I felt as though I owed everyone, for Sirius' betrayal; as though I could have stopped it somehow. My whole life I've been in debt, one way or another. After James and Lily died, debt was all I had.

At any rate, it was so easy simply...not to think. To just do as Molly told me, look after the twins and Ron, and all three needed plenty of looking-after. Percy hung about, must have been five or so, I think he liked that I was quiet, that I never asked him idiot questions. Quite ahead of himself, Percy, but in some ways a rather sad, lonely child. Perhaps that's why he liked me.

I just existed. I didn't have any worries, I didn't even get hungry. Molly gave me food, I ate; if she didn't, I starved, but I didn't care. It's awful not to care.

I don't really know how long I stayed. I never asked Molly, and we never really discussed it. I doubt she even knows why I left.

Why I did leave...I don't know why Severus did it. It can't have been because he liked me, since he didn't like me, and I didn't like him. Everything's a bit...cloudy. But I know that he was the one crouched next to me, suffering Fred to gnaw on his sleeve, when I found myself holding a little Findegg in my hand, looking down at someone who could only be...

You see I hadn't thought about Harry. Not at all. I hadn't even realised he was still alive, I sometimes think. And there he was...James' son. The son of one of my best friends. In this little glass thing in my hand.

Severus said something, and I know I asked if I could look at Harry anytime I pleased, and he said something about that being the idea.

You see I didn't owe Harry anything. He didn't want anything from me. He was hardly more than a baby. He was just this perfect little...like he represented everything that was good that James and Lily had died for.

Harry was my hope.

Come to that, sometimes I think he still is.

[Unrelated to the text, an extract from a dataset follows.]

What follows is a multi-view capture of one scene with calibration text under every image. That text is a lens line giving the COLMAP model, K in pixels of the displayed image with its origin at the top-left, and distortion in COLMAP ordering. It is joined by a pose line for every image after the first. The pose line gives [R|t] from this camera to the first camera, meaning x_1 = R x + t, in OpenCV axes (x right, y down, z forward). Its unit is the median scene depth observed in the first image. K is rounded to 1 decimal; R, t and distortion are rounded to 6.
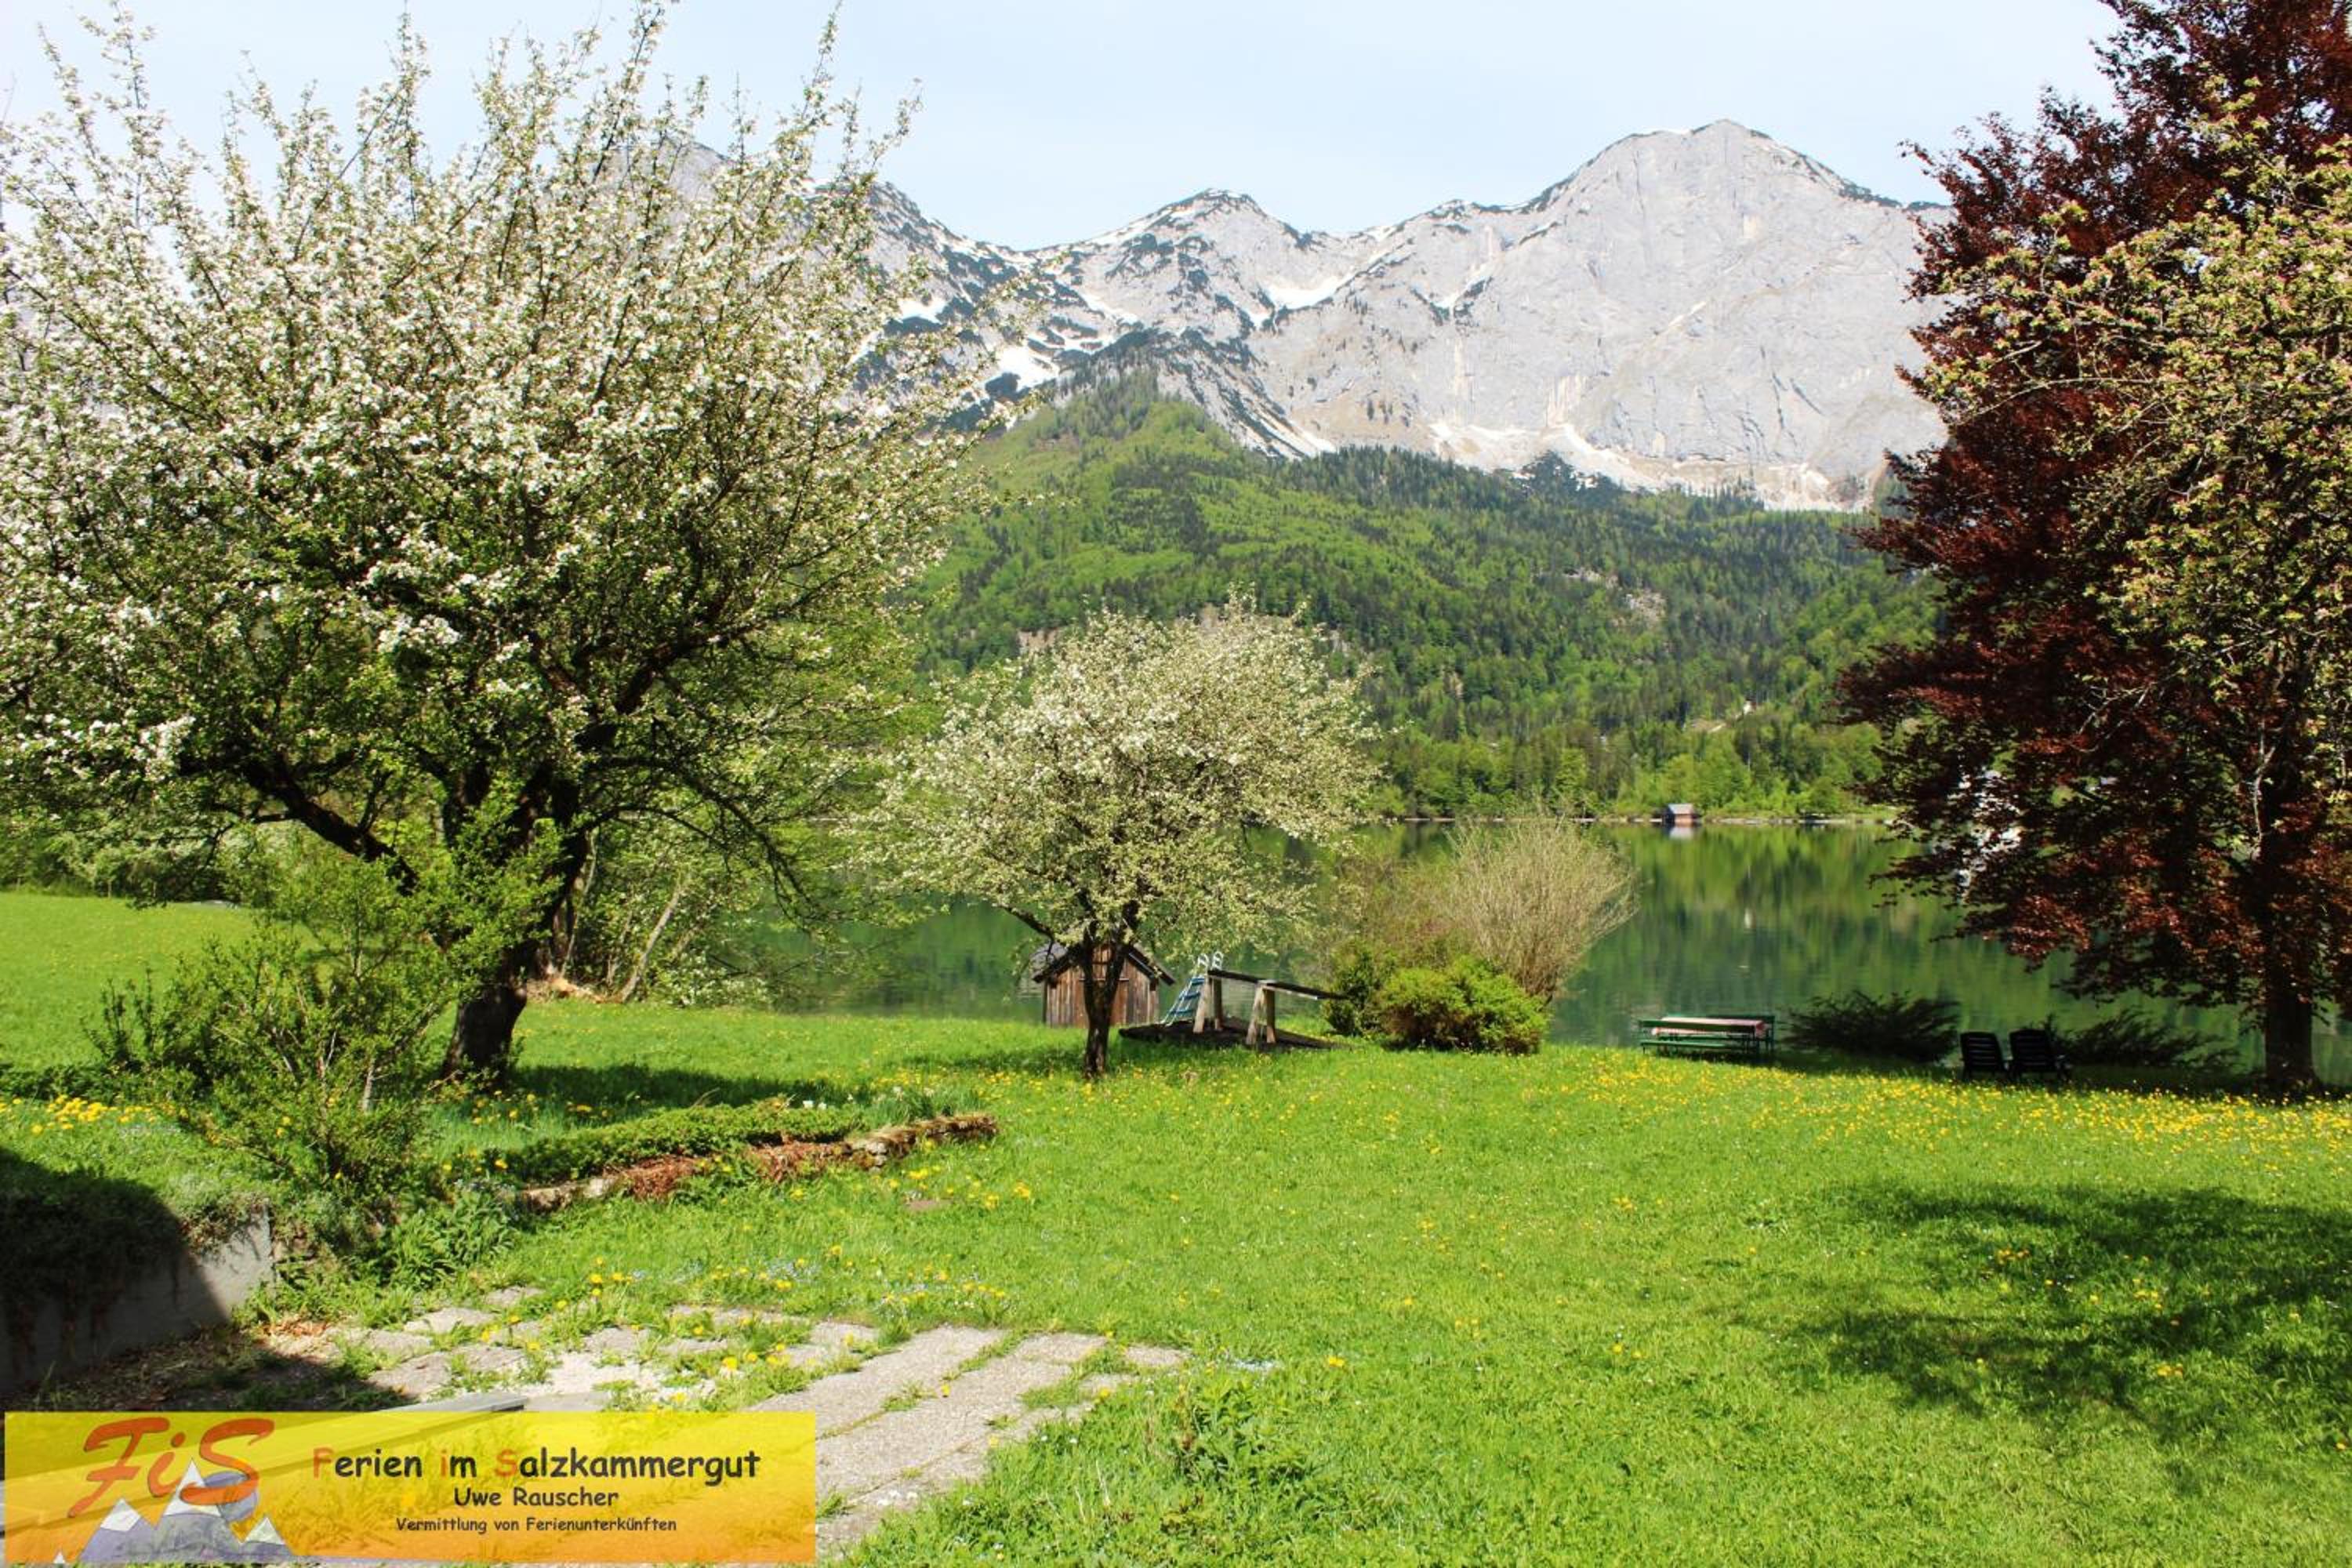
lens RADIAL K [[1980.2, 0, 1236.7], [0, 1980.2, 810.3], [0, 0, 1]] dist [-0.127933, 0.107810]
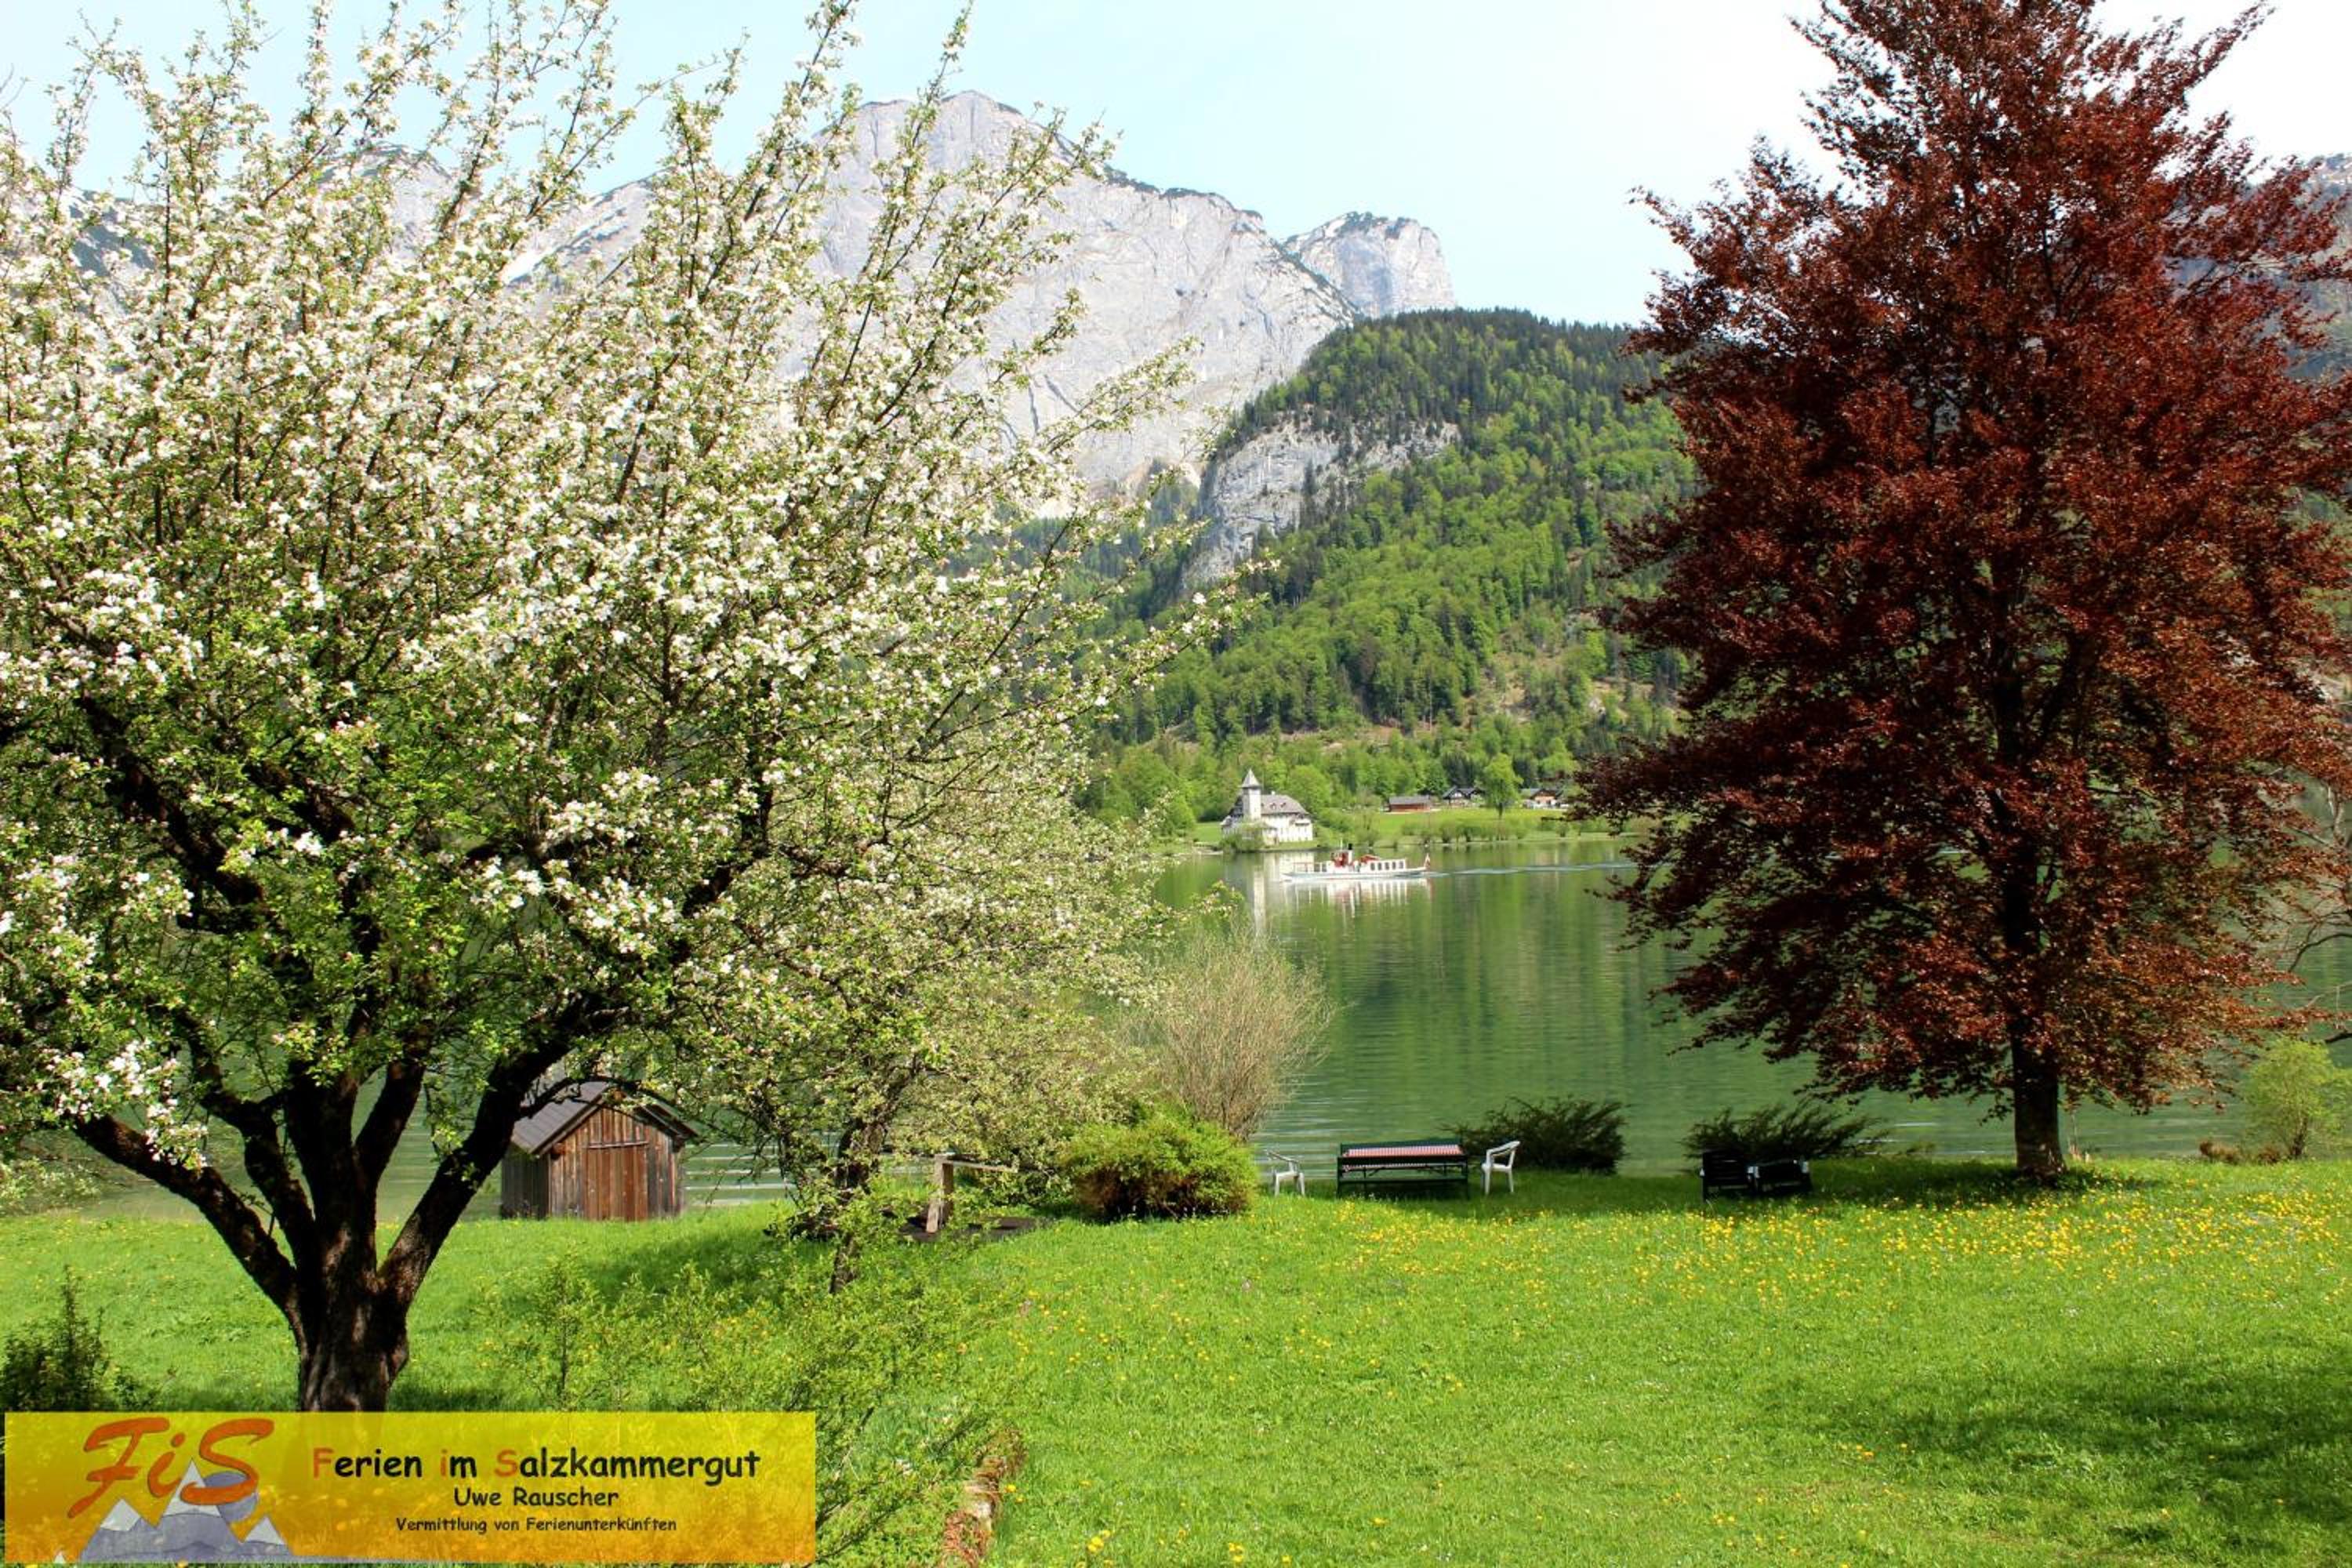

At any rate I realised I was being a fool and that Severus knew I was being a fool -- which was possibly the more motivating of the two -- and so I began to pack, and found a job in Ireland, and from there a job in Boston, and from there one in Quebec. You get the idea. It didn't matter that I was gone, because I could still see Harry anytime I liked. It didn't matter what I was doing, so long as I was doing good things.

I had a boy to think about, after all, who was going to have to grow up in this world, so I was going to make sure it was a good one.

The best-laid plans of men and werewolves, I suppose.

Like I said, I don't think much about it. I just keep fighting. Because of Harry, and the Twins, and Ron and Percy, and little Ginny.

Because someone's got to.

Be still. The Hanging Gardens were a dream
That over Persian roses flew to kiss
The curled lashes of Semiramis.
Troy never was, nor green Skamander stream.